*Aim of the task*:
Copy out, exactly, the first line of the entries below and every line after it through the one containing "Plusieurs messages d'erreur".
+++ Records shown
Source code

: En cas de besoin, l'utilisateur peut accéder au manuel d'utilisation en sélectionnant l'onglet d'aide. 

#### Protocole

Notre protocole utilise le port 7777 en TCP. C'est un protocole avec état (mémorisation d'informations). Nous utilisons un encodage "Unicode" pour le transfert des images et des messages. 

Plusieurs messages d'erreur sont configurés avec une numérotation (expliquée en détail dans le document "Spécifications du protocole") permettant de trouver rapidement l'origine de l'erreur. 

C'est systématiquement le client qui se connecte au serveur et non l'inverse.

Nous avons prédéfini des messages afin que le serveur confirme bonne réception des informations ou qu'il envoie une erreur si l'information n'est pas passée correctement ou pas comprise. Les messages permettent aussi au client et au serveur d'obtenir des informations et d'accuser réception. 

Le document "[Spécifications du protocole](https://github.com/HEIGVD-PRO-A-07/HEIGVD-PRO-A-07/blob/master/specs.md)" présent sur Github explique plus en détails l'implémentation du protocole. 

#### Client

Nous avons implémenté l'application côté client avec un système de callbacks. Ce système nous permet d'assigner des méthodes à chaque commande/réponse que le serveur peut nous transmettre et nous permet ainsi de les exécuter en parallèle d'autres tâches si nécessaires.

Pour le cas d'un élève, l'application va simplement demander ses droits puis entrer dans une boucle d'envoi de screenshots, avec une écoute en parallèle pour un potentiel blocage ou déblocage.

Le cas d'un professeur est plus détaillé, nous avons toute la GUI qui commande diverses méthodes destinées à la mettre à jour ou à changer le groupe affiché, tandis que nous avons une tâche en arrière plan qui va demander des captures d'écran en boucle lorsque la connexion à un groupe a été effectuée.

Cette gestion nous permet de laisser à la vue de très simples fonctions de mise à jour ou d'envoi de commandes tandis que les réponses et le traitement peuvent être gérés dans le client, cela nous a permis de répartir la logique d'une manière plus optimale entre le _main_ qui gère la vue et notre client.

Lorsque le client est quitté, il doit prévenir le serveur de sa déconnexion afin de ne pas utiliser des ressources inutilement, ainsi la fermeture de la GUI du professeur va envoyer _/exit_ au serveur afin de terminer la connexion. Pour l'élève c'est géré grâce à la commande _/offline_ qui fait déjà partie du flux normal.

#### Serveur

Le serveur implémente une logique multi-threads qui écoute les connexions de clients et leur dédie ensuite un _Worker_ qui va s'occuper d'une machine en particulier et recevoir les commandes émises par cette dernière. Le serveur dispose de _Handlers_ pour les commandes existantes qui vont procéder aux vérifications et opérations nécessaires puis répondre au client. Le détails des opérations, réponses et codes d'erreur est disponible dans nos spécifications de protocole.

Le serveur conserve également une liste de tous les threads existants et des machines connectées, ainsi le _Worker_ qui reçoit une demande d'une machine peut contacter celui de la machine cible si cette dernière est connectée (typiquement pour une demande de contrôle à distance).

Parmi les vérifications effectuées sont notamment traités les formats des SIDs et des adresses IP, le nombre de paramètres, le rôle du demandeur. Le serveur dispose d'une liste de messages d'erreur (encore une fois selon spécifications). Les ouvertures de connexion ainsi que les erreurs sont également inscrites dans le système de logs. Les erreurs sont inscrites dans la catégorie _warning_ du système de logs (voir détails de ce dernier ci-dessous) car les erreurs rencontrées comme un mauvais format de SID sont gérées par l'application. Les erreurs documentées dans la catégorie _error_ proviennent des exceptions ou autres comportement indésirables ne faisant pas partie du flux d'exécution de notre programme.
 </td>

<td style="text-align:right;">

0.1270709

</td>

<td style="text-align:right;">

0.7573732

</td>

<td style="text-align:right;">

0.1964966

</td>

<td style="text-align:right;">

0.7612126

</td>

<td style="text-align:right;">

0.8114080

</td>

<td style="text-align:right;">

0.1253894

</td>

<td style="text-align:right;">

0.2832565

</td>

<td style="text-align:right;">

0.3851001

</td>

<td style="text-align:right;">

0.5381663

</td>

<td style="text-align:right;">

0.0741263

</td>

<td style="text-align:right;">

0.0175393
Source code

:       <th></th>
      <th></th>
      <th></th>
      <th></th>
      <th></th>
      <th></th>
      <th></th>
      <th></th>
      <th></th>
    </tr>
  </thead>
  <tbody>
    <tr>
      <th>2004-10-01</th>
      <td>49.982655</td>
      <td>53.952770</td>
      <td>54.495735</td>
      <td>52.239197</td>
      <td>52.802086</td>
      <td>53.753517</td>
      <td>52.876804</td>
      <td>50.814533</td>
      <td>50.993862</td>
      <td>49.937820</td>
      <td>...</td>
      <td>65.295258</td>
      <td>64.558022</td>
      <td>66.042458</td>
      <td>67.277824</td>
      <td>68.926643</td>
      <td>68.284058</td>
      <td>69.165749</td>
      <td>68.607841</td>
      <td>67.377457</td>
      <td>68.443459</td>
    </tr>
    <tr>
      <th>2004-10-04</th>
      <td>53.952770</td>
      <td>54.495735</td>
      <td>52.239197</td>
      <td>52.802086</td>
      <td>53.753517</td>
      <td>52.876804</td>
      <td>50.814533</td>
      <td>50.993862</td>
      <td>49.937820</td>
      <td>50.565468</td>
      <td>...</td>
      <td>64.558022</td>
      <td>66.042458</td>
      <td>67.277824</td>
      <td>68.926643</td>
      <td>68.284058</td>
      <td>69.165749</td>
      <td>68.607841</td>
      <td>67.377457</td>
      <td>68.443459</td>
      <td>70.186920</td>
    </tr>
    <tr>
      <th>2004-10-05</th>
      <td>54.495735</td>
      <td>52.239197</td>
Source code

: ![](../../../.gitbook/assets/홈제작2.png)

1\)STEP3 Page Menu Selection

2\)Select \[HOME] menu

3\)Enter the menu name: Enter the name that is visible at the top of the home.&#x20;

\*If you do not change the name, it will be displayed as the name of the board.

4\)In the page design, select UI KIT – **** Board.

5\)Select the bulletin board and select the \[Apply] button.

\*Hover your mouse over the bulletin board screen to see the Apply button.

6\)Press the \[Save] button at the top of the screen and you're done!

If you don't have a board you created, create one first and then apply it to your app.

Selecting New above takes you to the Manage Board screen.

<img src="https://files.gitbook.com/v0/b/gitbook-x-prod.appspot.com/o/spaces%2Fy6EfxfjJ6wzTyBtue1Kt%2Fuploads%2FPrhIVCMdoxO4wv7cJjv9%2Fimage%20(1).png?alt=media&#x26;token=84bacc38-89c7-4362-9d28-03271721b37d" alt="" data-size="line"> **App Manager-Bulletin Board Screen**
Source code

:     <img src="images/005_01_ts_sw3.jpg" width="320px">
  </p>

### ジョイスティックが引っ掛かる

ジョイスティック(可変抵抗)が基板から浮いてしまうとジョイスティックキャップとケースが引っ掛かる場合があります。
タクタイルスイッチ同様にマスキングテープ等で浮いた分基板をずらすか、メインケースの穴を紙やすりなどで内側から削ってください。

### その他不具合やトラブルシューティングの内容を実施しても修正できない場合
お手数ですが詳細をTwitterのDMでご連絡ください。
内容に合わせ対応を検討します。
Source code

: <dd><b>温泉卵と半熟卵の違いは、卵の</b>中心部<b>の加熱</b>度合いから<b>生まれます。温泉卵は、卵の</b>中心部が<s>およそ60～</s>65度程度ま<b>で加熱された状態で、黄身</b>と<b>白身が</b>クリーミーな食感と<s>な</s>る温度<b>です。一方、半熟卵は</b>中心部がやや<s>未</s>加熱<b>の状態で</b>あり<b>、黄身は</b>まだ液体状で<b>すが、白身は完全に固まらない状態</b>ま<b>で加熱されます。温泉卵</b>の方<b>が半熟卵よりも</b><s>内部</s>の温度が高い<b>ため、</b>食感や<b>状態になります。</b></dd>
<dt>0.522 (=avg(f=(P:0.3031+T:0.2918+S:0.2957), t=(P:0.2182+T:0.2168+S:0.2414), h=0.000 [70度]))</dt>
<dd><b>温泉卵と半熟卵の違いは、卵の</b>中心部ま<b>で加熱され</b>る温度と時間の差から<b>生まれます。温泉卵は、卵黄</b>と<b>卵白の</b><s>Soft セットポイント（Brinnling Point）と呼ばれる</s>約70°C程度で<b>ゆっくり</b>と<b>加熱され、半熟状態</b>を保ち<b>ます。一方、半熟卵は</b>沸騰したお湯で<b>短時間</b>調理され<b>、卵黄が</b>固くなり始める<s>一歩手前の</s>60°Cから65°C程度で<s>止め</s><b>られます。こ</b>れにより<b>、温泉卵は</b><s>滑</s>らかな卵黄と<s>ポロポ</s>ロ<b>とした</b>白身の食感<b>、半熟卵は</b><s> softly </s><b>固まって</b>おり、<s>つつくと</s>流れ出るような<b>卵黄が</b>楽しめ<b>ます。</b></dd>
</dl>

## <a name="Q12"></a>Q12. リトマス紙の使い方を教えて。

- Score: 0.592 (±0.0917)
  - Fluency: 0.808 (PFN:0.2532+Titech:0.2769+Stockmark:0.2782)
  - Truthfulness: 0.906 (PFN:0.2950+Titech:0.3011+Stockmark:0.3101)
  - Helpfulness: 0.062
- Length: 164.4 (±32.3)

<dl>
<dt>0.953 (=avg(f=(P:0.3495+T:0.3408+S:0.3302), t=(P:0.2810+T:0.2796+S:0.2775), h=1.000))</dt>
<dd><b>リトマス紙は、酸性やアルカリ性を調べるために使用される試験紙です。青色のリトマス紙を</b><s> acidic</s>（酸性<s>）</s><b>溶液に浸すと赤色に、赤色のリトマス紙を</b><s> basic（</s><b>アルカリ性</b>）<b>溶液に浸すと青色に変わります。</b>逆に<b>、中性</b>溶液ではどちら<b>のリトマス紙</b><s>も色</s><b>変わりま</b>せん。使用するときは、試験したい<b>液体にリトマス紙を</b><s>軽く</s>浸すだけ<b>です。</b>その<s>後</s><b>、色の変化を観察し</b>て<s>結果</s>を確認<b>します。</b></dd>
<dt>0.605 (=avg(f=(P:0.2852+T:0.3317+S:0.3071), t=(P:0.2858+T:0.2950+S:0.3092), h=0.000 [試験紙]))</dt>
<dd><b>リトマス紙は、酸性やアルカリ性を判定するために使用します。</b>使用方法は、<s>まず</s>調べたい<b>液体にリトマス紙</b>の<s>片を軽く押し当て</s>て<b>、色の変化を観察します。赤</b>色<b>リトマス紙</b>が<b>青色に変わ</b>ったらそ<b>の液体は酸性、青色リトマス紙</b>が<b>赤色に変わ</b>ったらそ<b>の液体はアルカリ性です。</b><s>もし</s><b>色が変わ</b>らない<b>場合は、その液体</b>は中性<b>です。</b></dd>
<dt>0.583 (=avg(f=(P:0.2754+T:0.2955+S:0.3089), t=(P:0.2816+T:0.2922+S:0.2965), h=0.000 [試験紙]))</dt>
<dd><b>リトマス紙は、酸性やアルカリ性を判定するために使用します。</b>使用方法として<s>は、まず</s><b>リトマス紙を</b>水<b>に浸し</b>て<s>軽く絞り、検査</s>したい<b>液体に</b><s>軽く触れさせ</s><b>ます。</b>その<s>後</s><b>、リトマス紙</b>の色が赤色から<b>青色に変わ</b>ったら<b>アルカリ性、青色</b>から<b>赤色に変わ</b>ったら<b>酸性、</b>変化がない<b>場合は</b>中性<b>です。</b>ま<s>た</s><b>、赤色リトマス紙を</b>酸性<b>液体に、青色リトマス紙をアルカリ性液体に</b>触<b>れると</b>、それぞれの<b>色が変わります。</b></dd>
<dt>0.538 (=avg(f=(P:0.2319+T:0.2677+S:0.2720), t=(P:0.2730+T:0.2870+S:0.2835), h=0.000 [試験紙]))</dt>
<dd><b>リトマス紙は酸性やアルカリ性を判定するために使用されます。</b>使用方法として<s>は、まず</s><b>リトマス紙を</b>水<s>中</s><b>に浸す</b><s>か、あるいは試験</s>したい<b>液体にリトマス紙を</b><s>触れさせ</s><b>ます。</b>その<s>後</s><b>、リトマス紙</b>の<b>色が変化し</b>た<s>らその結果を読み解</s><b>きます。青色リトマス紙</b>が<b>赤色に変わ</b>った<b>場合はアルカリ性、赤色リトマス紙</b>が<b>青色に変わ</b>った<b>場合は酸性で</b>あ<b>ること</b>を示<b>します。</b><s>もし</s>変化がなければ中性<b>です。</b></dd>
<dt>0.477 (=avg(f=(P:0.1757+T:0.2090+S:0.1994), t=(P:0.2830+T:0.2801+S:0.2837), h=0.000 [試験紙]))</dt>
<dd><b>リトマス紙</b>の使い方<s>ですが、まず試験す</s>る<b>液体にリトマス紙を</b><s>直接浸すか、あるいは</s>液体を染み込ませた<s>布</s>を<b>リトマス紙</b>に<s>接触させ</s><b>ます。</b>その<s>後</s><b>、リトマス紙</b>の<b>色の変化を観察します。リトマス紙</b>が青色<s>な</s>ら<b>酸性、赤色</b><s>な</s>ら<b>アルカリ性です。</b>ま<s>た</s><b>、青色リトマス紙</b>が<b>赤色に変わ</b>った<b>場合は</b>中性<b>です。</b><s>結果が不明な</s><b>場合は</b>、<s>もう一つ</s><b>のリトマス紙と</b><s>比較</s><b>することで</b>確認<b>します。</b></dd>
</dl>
++++++
*Answer to the exercise*:
Source code

: En cas de besoin, l'utilisateur peut accéder au manuel d'utilisation en sélectionnant l'onglet d'aide. 

#### Protocole

Notre protocole utilise le port 7777 en TCP. C'est un protocole avec état (mémorisation d'informations). Nous utilisons un encodage "Unicode" pour le transfert des images et des messages. 

Plusieurs messages d'erreur sont configurés avec une numérotation (expliquée en détail dans le document "Spécifications du protocole") permettant de trouver rapidement l'origine de l'erreur. 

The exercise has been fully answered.